While all of our local towns hold annual town elections, they don't always generate significant interest. Such is not the case this year in Groton.

Of the five seats on the Board of Selectmen, two of the terms are expiring. As it happens, both of these seats are held by long-term selectmen. If reelected, Anna Eliot would undertake her third term, Peter Cunningham, his seventh. There are four candidates for the two seats.

It's often not possible to say that one candidate for election is right and the other is wrong. Also, is a long-term selectmen with the knowledge of history under his or her belt preferable to a well qualified newcomer? Or is a belief in term limits more conducive to assuring that a key office has representatives of many backgrounds and interests.

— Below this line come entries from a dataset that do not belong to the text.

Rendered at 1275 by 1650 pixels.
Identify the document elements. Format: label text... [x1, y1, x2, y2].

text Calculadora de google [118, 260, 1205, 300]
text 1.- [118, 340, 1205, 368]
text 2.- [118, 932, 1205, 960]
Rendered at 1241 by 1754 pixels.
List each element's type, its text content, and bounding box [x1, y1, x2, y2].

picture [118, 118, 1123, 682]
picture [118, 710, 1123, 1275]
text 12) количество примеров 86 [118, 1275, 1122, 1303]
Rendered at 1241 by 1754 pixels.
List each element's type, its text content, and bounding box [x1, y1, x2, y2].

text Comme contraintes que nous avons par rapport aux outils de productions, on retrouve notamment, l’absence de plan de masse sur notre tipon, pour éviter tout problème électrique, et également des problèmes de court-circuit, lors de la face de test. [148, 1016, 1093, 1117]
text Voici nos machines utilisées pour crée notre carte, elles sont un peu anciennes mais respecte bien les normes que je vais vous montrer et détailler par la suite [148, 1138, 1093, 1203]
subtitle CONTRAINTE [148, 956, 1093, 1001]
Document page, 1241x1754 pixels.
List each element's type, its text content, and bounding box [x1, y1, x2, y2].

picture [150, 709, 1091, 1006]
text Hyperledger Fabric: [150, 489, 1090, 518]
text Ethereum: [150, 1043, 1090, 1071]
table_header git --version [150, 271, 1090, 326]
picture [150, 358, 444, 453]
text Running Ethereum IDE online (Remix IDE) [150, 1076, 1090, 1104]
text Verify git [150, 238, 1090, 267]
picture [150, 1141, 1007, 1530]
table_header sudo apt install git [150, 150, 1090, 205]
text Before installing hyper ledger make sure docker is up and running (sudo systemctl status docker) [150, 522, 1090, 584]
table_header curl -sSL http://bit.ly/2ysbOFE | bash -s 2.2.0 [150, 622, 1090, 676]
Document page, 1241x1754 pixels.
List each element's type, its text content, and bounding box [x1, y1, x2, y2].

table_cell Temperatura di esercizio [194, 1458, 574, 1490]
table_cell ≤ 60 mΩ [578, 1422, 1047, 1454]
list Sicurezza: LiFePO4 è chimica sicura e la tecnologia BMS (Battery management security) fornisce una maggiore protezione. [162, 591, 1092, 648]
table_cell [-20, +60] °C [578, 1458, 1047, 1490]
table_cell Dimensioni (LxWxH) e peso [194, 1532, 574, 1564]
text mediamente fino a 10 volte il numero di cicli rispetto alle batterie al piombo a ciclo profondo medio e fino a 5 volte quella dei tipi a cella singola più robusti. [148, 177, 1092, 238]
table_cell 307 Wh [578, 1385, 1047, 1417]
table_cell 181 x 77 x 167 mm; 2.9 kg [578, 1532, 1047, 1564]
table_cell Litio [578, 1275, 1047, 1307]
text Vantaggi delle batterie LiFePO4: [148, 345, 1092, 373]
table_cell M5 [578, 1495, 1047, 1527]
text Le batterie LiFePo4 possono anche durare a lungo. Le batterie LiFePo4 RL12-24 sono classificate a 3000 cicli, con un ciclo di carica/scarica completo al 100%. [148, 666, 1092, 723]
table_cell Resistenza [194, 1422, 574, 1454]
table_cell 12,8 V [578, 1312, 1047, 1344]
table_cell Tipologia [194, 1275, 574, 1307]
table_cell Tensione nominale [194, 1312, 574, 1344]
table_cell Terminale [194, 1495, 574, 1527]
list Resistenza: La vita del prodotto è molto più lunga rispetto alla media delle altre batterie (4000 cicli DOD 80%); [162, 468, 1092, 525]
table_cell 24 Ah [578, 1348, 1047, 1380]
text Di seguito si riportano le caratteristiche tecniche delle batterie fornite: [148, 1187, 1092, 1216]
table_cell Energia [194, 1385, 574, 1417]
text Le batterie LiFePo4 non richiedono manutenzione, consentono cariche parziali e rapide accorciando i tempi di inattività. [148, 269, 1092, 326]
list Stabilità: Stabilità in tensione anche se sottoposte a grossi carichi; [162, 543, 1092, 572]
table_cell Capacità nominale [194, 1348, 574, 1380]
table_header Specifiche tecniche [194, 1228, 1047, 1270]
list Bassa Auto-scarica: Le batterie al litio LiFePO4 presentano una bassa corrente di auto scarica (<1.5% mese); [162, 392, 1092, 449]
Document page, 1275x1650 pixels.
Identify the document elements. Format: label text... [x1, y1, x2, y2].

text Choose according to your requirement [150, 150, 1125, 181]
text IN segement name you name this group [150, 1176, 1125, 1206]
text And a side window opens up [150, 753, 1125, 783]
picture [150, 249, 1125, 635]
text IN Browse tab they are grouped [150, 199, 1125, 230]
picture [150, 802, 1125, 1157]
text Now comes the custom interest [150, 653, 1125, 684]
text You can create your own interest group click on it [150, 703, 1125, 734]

Meaning no disrespect to any office-holder who has volunteered time and effort in service to a community, we tend to think the latter. There are both new and long-standing issues that come before a board and in each case, a new set of intelligent eyes to evaluate and deliberate seems advisable.

In terms of controversy, the position of water commissioner is generating interest, largely because of the view of incumbent James Gmeiner, and fellow commissioners, against chemical treatment of weeds in Baddacook Pond. Selectman Josh Degen is seeking to replace Gmeiner who he feels has used faulty facts in making the decision.

The data supporting safe use of the chemical under consideration to kill the weeds seems persuasive.


In any event, injecting into the debate a new member of Degen's caliber seems advisable.

While we recognize that this commission deals with issues far beyond weed treatment in area ponds, we also think Baddacook is too important to allow it to become little more than a swamp.